India's Sahara Boss Subrata Roy Moved Back to Jail Cell As Deadline to Sell Hotels Expires
Hotel sales will help Roy raise funds to post a $1.6bn bail in Delhi
Jailed Indian businessman Subrata Roy is back in a cell after living in a makeshift prison office for two months, from where he tried to sell his trophy assets, including hotels in London and New York.
Roy was moved back to a cell in Delhi's Tihar Jail after a Supreme Court-imposed deadline for the use of the office ended, Reuters quoted the jail's spokesman Mukesh Prasad as saying.
Roy, who heads troubled financial services group Sahara India Pariwar, had until 30 September to sell the Grosvenor House hotel and two hotels in New York.
A deal will help Roy raise funds to post a $1.6bn (£988m, €1.3bn) bail in Delhi.
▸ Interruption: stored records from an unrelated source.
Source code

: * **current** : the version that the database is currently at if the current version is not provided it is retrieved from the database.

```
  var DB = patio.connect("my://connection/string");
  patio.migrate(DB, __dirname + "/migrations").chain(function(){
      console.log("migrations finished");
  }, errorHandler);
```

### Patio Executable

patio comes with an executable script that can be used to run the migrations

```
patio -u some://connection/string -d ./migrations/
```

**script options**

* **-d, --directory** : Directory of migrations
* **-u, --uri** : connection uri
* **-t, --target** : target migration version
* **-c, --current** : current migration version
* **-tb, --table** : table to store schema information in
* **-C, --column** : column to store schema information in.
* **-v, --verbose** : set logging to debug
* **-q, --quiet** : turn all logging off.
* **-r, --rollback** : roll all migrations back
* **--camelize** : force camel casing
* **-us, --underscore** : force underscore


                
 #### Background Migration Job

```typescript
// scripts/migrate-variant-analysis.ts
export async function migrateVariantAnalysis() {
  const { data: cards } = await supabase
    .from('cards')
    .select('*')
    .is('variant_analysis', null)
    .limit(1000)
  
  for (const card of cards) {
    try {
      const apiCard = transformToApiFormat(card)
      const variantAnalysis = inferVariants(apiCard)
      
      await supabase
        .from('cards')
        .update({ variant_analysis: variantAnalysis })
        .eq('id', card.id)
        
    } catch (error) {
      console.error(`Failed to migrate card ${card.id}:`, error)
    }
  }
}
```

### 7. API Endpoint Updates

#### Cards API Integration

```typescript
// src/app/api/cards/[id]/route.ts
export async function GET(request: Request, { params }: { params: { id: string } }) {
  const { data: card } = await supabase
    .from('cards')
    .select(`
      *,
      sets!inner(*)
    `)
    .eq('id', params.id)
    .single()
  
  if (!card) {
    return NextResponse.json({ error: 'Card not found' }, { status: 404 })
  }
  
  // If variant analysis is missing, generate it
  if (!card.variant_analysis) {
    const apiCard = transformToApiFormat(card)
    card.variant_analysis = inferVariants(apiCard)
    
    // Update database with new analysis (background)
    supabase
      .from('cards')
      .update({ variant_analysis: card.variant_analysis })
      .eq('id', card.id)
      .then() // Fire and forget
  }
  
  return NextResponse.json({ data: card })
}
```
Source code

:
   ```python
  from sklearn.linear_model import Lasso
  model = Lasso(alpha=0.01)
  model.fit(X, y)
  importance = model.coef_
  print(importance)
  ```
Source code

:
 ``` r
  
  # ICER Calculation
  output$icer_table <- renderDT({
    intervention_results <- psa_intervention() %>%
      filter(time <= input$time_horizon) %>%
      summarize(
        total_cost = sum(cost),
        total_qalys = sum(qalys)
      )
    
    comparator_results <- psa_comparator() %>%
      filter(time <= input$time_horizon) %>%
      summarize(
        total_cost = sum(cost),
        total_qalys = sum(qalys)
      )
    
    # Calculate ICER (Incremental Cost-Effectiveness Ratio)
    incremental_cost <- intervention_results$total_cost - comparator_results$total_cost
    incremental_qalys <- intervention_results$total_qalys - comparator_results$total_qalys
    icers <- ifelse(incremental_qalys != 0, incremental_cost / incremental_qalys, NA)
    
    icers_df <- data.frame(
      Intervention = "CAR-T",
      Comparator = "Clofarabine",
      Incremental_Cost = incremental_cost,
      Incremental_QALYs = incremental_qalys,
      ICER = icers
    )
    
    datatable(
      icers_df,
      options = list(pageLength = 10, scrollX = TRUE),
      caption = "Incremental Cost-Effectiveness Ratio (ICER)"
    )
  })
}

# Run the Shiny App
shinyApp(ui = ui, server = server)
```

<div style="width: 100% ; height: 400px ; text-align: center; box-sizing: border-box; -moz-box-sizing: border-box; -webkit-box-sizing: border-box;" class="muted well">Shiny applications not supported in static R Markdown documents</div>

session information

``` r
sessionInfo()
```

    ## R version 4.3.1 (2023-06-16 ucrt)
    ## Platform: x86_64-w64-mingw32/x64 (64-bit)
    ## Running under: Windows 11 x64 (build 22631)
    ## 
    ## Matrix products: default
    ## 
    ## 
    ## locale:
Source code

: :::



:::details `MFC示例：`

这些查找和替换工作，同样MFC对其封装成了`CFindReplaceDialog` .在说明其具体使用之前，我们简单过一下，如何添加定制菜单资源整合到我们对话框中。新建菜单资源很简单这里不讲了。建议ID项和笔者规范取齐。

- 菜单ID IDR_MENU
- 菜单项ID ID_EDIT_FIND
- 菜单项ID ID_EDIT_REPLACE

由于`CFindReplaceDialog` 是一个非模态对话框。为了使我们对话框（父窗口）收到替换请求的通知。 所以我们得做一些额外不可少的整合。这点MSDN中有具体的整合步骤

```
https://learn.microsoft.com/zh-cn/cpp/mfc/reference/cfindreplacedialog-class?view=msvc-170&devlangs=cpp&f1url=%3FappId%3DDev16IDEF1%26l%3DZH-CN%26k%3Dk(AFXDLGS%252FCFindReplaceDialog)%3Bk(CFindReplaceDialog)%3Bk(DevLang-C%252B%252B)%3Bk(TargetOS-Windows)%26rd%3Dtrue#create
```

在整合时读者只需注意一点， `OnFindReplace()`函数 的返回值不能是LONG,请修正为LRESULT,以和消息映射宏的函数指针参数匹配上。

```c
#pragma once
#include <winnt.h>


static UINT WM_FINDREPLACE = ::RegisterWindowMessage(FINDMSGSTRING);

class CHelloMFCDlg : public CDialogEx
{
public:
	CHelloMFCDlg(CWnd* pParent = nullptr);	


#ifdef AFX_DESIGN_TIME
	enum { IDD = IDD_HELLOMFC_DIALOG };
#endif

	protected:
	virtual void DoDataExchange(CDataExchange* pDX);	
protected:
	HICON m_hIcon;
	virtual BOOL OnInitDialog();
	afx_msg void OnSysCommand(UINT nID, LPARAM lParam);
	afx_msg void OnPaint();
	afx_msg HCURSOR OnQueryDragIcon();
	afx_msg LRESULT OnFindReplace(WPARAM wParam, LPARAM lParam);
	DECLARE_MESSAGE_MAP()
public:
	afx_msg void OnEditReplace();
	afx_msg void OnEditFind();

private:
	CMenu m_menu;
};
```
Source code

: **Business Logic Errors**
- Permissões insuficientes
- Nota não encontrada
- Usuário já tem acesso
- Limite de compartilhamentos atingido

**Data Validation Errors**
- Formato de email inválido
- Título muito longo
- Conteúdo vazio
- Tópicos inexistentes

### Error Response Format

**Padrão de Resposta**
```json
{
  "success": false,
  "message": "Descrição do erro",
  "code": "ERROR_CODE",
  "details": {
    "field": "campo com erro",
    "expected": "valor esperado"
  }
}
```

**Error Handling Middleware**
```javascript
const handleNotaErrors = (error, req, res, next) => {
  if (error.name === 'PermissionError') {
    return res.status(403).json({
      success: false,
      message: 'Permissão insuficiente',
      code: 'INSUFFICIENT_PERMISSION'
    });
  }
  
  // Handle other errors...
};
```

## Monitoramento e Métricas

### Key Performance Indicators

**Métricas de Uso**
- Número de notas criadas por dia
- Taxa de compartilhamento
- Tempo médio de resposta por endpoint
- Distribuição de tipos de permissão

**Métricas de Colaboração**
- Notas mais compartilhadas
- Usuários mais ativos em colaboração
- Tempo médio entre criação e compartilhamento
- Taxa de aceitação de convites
Roy has to pay India's market regulator Sebi to get out of Tihar jail.
The Sahara group could mortgage its trophy hotel properties rather than sell them, to raise bail money, The Economic Times reported earlier.
Suitors
Sahara has not officially named any of the potential buyers for the hotels.
In August, a spokesman for the Sultan of Brunei dismissed reports that an investment firm affiliated to him had tabled a $2bn bid for the three Sahara hotels.
American real estate investor Madison Capital has tabled an $800m bid for Roy's US hotels – the Plaza Hotel and Dreams Downtown Hotel.
An investment arm of the Qatari royal family and an Indian pharma billionaire, Cyrus Poonawalla, have offered to buy the British property, which is located in the Mayfair area and managed by J W Marriott.
Roy has been in jail since 4 March after two group companies - Sahara Housing and Sahara Real Estate - failed to comply with the apex court's order to refund $3.9bn to 30 million investors.
Roy acquired the New York hotels for close to $800m in 2012 and had purchased the Grosvenor for $725m in 2010. The acquisitions were financed through borrowings from the Bank of China.